Rock has always flowed through this city’s veins, as Bailie reminds us with his account of Eric Bell’s journey from east Belfast to lead guitarist in Thin Lizzy via a shift as a builder’s apprentice and a particularly strong acid tab. Bailie’s Ballad of the Thin Man remains the definitive account of Phil Lynott and the boys and his reading captures his passion, and knowledge, for this most seminal of Irish bands.
Technically it might be a literary event but the tunes are never far away. The country-rock of local outfit Pixie Sayter and Robert Holmes' great voice – think Mark Lanegan without the gravel – keep the crowd entertained between readings, while Peter Murphy prefaces his reading from debut novel John the Revelator, the title itself a blues song by Blind Willie Johnson, with a brief explanation of the role of music in his book.
Everyone contributes something to a great celebration of music writing but Good Vibrations proprietor Hooley is the real star of the show. As the big man with the glass eye reads from loose leaves about the early days of the record label and the advent of punk in Belfast it’s not hard to see why Northern Irish author Glenn Patterson is currently writing a screenplay of his life.
Hooley speaks candidly and lucidly about the early days of his record label and the advent of punk in Belfast. ‘I still to this day can’t believe I put out John Peel’s favourite record,’ Hooley says of the song that made his and the Undertone’s name, ‘Teenage Kicks’.
On that fateful night in 1978, Peel, who loved the track so much he played it twice on Radio One and gave it 28 stars on his one to five star ratings for new singles, transformed Hooley and the Undertones from local nobodys to Northern Irish legends. ‘From the moment John Peel played it my life changed,’ Hooley explains.

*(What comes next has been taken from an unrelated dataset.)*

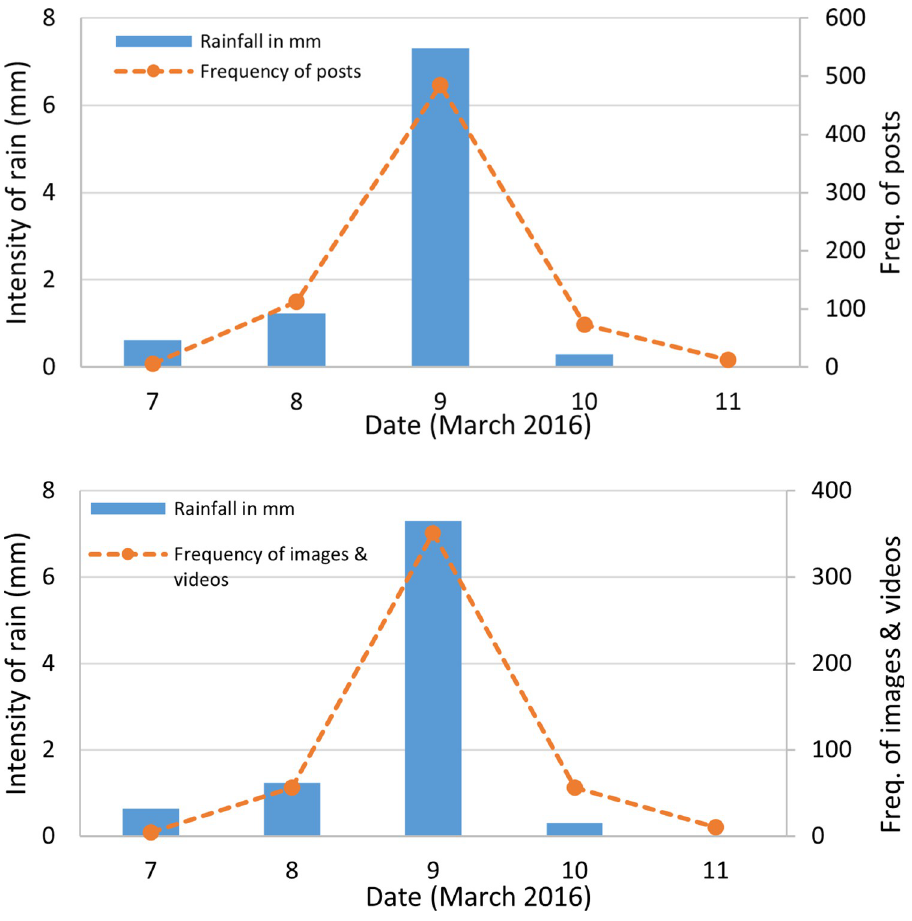
Fig 6. Time series of rainfall depths (a) with frequency of total posts per day, (b) with frequency of images and videos per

His seemingly endless anecdotes are full of great yarns about punk rock Belfast: once, Queen’s mistakenly rented the Mandela Hall to Hooley for a punk gig, he refused to cancel the show, got Hell’s Angels to do the door and laughed when the university’s students union sent him a letter barring him for life.
Terri Hooley is a paperback rioter par excellence, a unique Belfast institution with a great story to tell…and a wicked line in self-deprecation.
‘I’m living proof that masturbation makes you go blind – that’s why most people call me a wanker.’